Уважаемые господа! Очень часто, когда психоанализ считал душевный процесс результатом работы сексуальных влечений, его с сердитой враждебностью упрекали в том, что человек состоит не только из сексуальности, что в душевной жизни есть еще другие влечения и интересы, кроме сексуальных, нельзя «все» сводить к сексуальности и т. п. Очень приятно иной раз быть одного мнения со своими противниками. Психоанализ никогда не забывал, что есть и несексуальные влечения, он опирается на четкое разделение сексуальных влечений и влечений Я и еще до всяких возражений утверждал не то, что неврозы появляются из сексуальности, а что они обязаны своим происхождением конфликту между Я и сексуальностью. Когда он изучает роль сексуальных влечений в болезни и в жизни, у него также нет никакого возможного мотива оспаривать существование и значение влечений Я. Только его судьба такова, чтобы заниматься сексуальными влечениями в первую очередь, потому что благодаря неврозам перенесения они стали самыми доступными для рассмотрения и потому что ему пришлось изучать то, чем другие пренебрегли.

Неверно также и то, что психоанализ вовсе не интересовался несексуальной частью личности. Как раз разделение Я и сексуальности позволяет нам с особой ясностью понять, что и влечения Я проходят значительный путь развития, развития, которое не совсем независимо от либидо и не происходит без обратного воздействия на него. Правда, мы гораздо хуже знаем о развитии Я, чем о развитии либидо, потому что только изучение нарцисстических неврозов обещает дать понимание структуры Я. Однако уже имеется заслуживающая внимания попытка Ференци (1913)80 теоретически построить ступени развития Я, и по крайней мере в двух местах мы получили твердые точки опоры для того, чтобы судить об этом развитии. Мы не думаем, что либидозные интересы личности с самого начала находятся в противоречии к ее интересам самосохранения; скорее Я будет стремиться на каждой ступени оставаться в согласии с соответствующей сексуальной организацией и подчинять ее себе.
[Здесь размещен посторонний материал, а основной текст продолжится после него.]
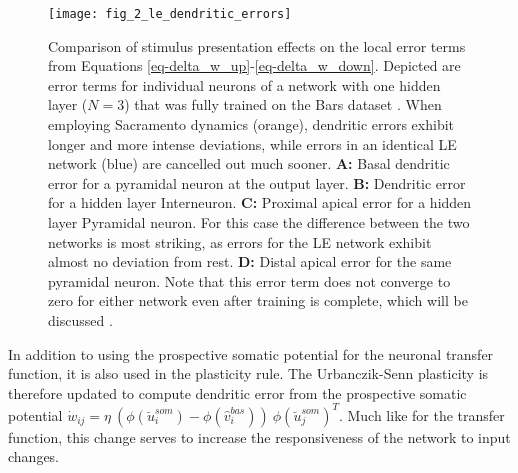 \begin{figure}
  \centering
  \texttt{[image: fig\_2\_le\_dendritic\_errors]}
  \caption{Comparison of stimulus presentation effects on the local error terms from Equations
    \ref{eq-delta_w_up}-\ref{eq-delta_w_down}. Depicted are error terms for individual neurons of a network with one
    hidden layer ($N=3$) that was fully trained on the Bars dataset . When employing Sacramento dynamics
    (orange), dendritic errors exhibit longer and more intense deviations, while errors in an identical LE network
    (blue) are cancelled out much sooner. \textbf{A:} Basal dendritic error for a pyramidal neuron at the output layer.
    \textbf{B:} Dendritic error for a hidden layer Interneuron. \textbf{C:} Proximal apical error for a hidden layer
    Pyramidal neuron. For this case the difference between the two networks is most striking, as errors for the LE
    network exhibit almost no deviation from rest. \textbf{D:} Distal apical error for the same pyramidal neuron. Note
    that this error term does not converge to zero for either network even after training is complete, which will be
    discussed .}
  \label{fig-error-comp-le}
\end{figure}

In addition to using the prospective  somatic potential for the neuronal transfer function, it is
also used in the plasticity rule. The Urbanczik-Senn plasticity is therefore updated to compute dendritic error from the
prospective somatic potential $\dot{w}_{ij}= \eta \ ( \phi(\breve{u}_i^{som}) - \phi(\hat{v}_i^{bas}) ) \
  \phi(\breve{u}_j^{som})^T$. Much like for the transfer function, this change serves to increase the responsiveness of
the network to input changes. \newline


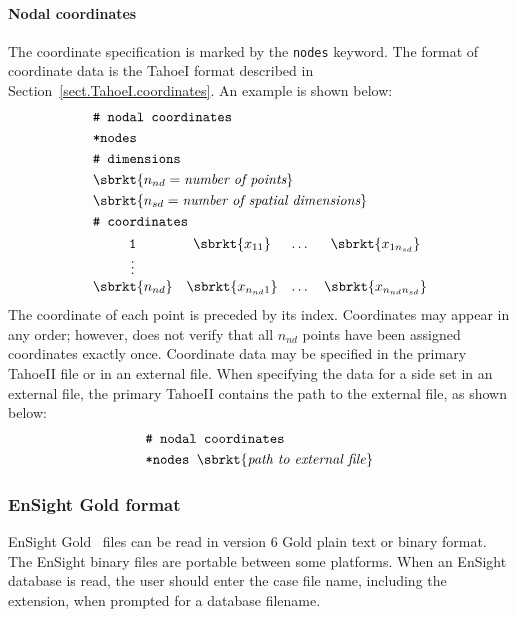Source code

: \paragraph{Nodal coordinates}
The coordinate specification is marked by the \texttt{nodes} keyword.
The format of coordinate data is the TahoeI format described in 
Section~\ref{sect.TahoeI.coordinates}.
An example is shown below:
\begin{align}
& \texttt{\# nodal coordinates} \notag \\
& \texttt{*nodes} \notag \\
& \texttt{\# dimensions} \notag \\
& \sbrkt{n_{nd} = \textit{number of points}} \notag \\
& \sbrkt{n_{sd} = \textit{number of spatial dimensions}} \notag \\
& \texttt{\# coordinates} \notag \\
& \begin{matrix}
\texttt{1} & \sbrkt{x_{11}} & \dots  & \sbrkt{x_{1n_{sd}}} \\
\vdots \\
\sbrkt{n_{nd}}  & \sbrkt{x_{n_{nd}1}} & \dots & \sbrkt{x_{n_{nd}n_{sd}}}
\end{matrix} \notag
\end{align}
The coordinate of each point is preceded by its index. Coordinates 
may appear in any order; however, \tahoe does not verify that all 
$n_{nd}$ points have been assigned coordinates exactly once.
Coordinate data may be specified in the primary TahoeII file or in an 
external file.
When specifying the data for a side set in an external file, the 
primary TahoeII contains the path to the external file, as shown below:
\begin{align}
& \texttt{\# nodal coordinates} \notag \\
& \texttt{*nodes~} \sbrkt{\textrm{\textit{path to external file}}}
\end{align}

\subsubsection{\textsf{EnSight Gold} format}
\label{sect.file.ensight}
\textsf{EnSight Gold}~\cite{EnSight6} files can be read in version 6 Gold 
plain text or binary format. The EnSight binary files are portable between 
some platforms. When an EnSight database is read, the user should enter the 
case file name, including the extension, when prompted for a database 
filename.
Смена отдельных фаз в развитии либидо происходит, вероятно, по предписанной программе, но нельзя не согласиться, что на этот процесс может оказывать влияние Я и одновременно, по видимому, предусмотрен известный параллелизм, определенное соответствие фаз развития Я и либидо; нарушение же этого соответствия могло бы стать патогенным фактором. С нашей точки зрения важно, как Я относится к прочной фиксации своего либидо на какой то ступени его развития. Оно может допустить ее и станет тогда в соответствующей мере извращенным, или, что то же самое, инфантильным. Но оно может отнестись к этому закреплению либидо и отрицательно, и тогда Я приобретет “вытеснением там, где у либидо имеется «фиксация».


80 Ференци Шандор (1873 1932) — венгерский психиатр. Один из главных представителей школы Фрейда.


Таким образом, мы получаем, что третий фактор этиологии неврозов, склонность к конфликтам, точно так же зависит от развития Я, как и от развития либидо. Наше понимание причин неврозов, таким образом, углубилось. Сначала, как самое общее условие — вынужденный отказ, затем — фиксация либидо, которая теснит его в определенных направлениях, и, в третьих, склонность к конфликтам в результате развития Я, отвергающего такие проявления либидо. Положение вещей, следовательно, не так уж запутано и не так трудно в нем разобраться, как вам, вероятно, показалось в ходе моих рассуждений. Пожалуй, однако, это еще не все. Нужно прибавить еще кое что новое и детализировать уже известное.

Для того чтобы продемонстрировать вам влияние развития Я на образование конфликтов и вместе с тем на причину неврозов, я хотел бы привести пример, хотя и совершенно вымышленный, но ни в коей мере не лишенный вероятности. Ссылаясь на заглавие комедии Нестройя, я дам примеру характерное название «В подвале и на первом этаже». В подвале живет дворник, на первом этаже — домовладелец, богатый и знатный человек. У обоих есть дети, и предположим, что дочери домовладельца разрешается без присмотра играть с ребенком пролетария. Легко может случиться, что игры детей примут непристойный, т. е. сексуальный характер, что они будут играть «в папу и маму», разглядывать друг друга при интимных отправлениях и раздражать гениталии.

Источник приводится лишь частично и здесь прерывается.